Re: [PATCH v2 16/22] tcp_splice: Improve error reporting on connect path

19 Feb 2024

On Sun, Feb 18, 2024 at 10:01:24PM +0100, Stefano Brivio wrote:
...
On Tue,  6 Feb 2024 12:17:28 +1100
David Gibson  wrote:
...
This makes a number of changes to improve error reporting while connecting
a new spliced socket:
 * We use flow_err() and similar functions so all messages include info
   on which specific flow was affected
 * We use strerror() to interpret raw error values
 * We now report errors on connection (at "trace" level, since this would
   allow spamming the logs)
 * We also look up and report some details on EPOLLERR events, which can
   include connection errors, since we use a non-blocking connect().  Again
   we use "trace" level since this can spam the logs.
Signed-off-by: David Gibson 
---
 tcp_splice.c | 24 ++++++++++++++++++++----
 1 file changed, 20 insertions(+), 4 deletions(-)

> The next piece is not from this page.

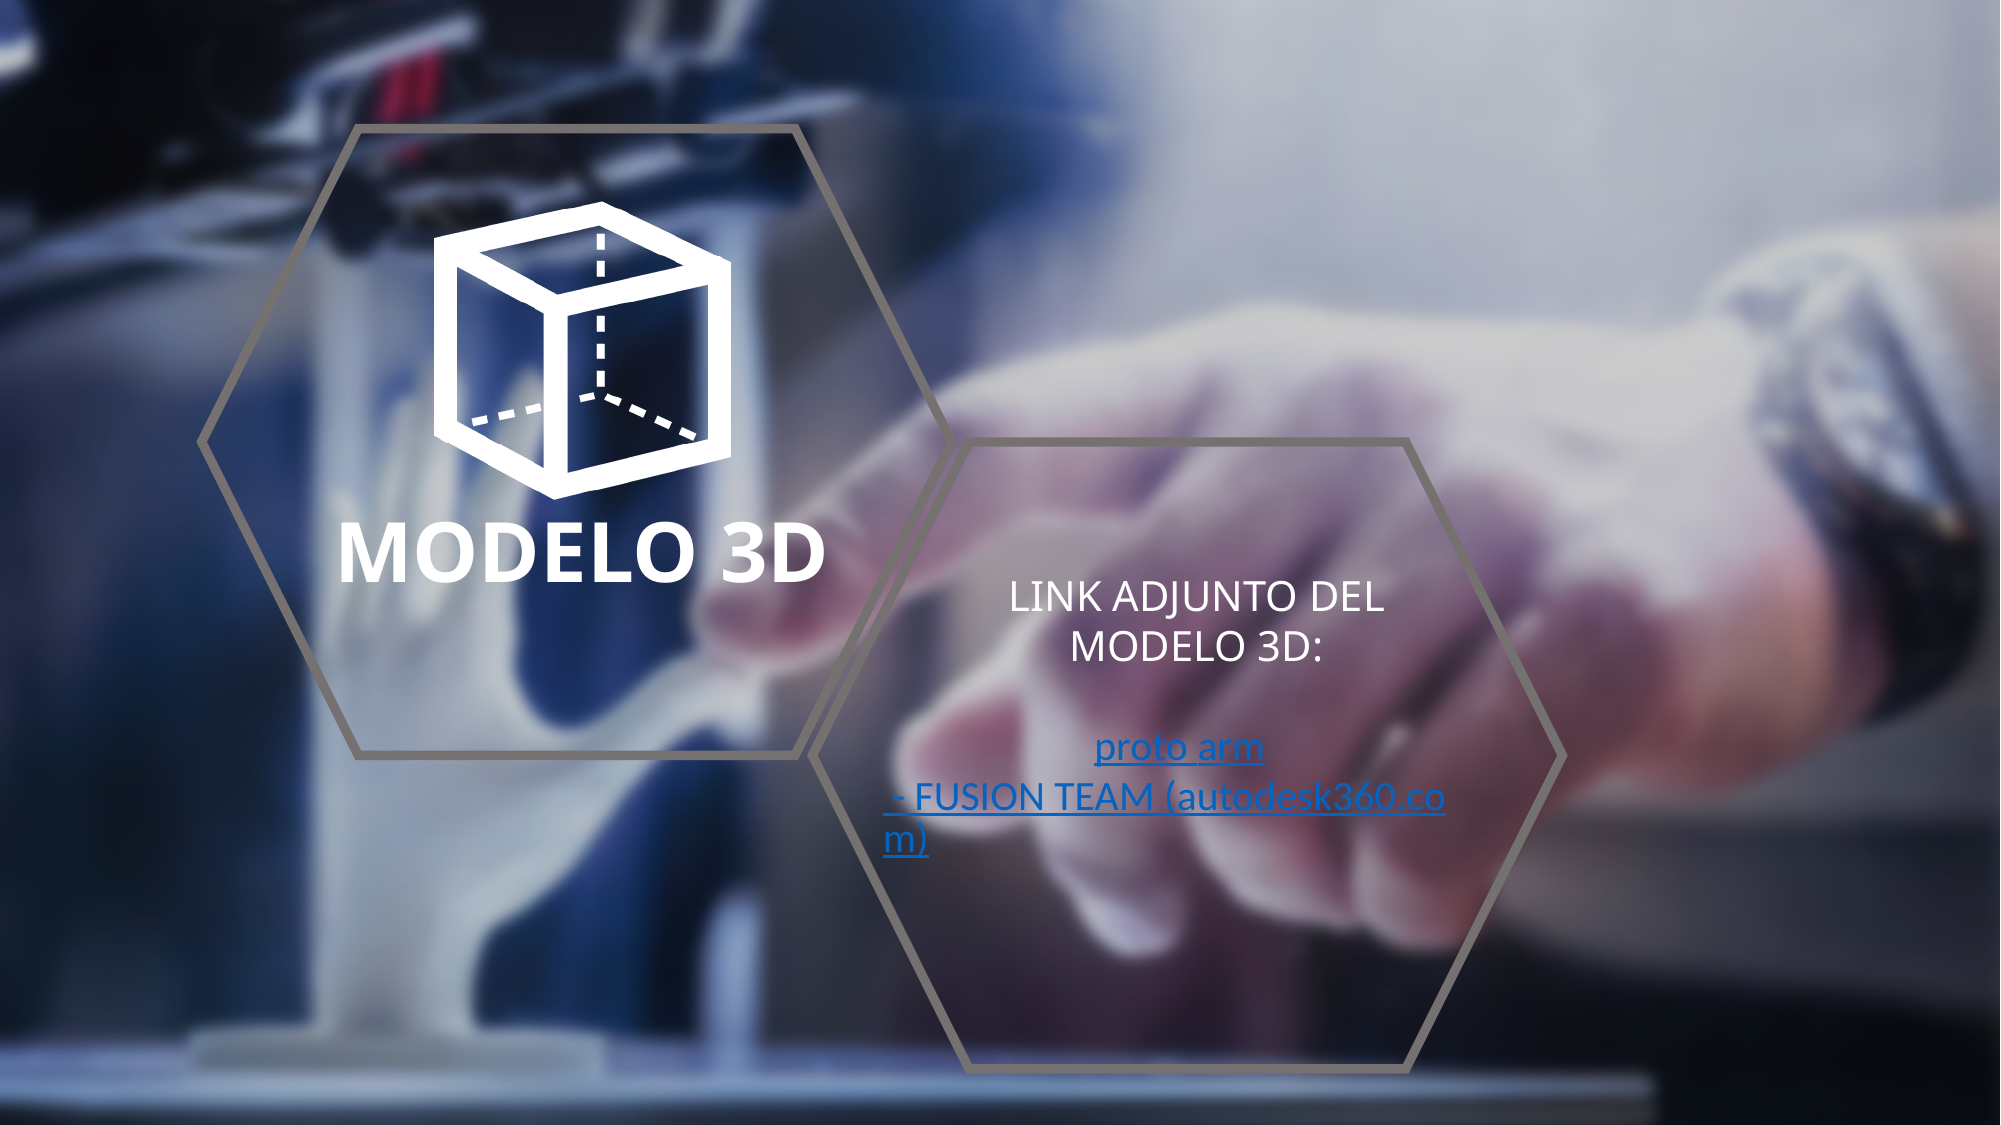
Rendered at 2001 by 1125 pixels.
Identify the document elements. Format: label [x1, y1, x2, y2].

picture [0, 0, 2000, 1125]
text_box [201, 128, 952, 756]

diff --git a/tcp_splice.c b/tcp_splice.c
index 5ba9c8ea..49075e5c 100644
--- a/tcp_splice.c
+++ b/tcp_splice.c
@@ -349,8 +349,9 @@ static int tcp_splice_connect(const struct ctx *c, struct tcp_splice_conn *conn,
      ASSERT(0);
if (conn->s[1] < 0) {
-		warn("Couldn't open connectable socket for splice (%d)",
-		     conn->s[1]);
+		flow_err(conn,
+			 "Couldn't open connectable socket for splice: %s",
+			 strerror(-conn->s[1]));
It took me a bit to convince myself that we actually store negative
error codes in pools, which sounds like a neat idea, except for two
things:
Yeah, it took me a while to discover that too :)
...
- in tcp_sock_refill_pool(), once we get an error from
  tcp_conn_new_sock(), should we really continue to call it and try to
  get more sockets?
Presumably, that will have something to do with some kind of resource
  exhaustion, so perhaps we shouldn't risk making it worse and just
  stop refilling the pool. If we do, we might have up to one negative
  error code in the pool, I guess.
Some sort of exhaustion is certainly the most likely cause, yes.
...
- if we have an error code in the pool, that error might have occurred
  a while ago, but here, we're logging it at the moment we need that
  socket.
Fair point.
...
Maybe it would be simpler and saner to just have -1 values in the pool
(error or no socket available) and report errors in tcp_conn_new_sock()
instead?
Yeah, that makes sense.  I'll rework to that goal.
...
I'm still reviewing patches 17/22 to 22/22, sorry for the delay.
-- 
David Gibson			| I'll have my music baroque, and my code
david AT gibson.dropbear.id.au	| minimalist, thank you.  NOT _the_ _other_
				| _way_ _around_!
http://www.ozlabs.org/~dgibson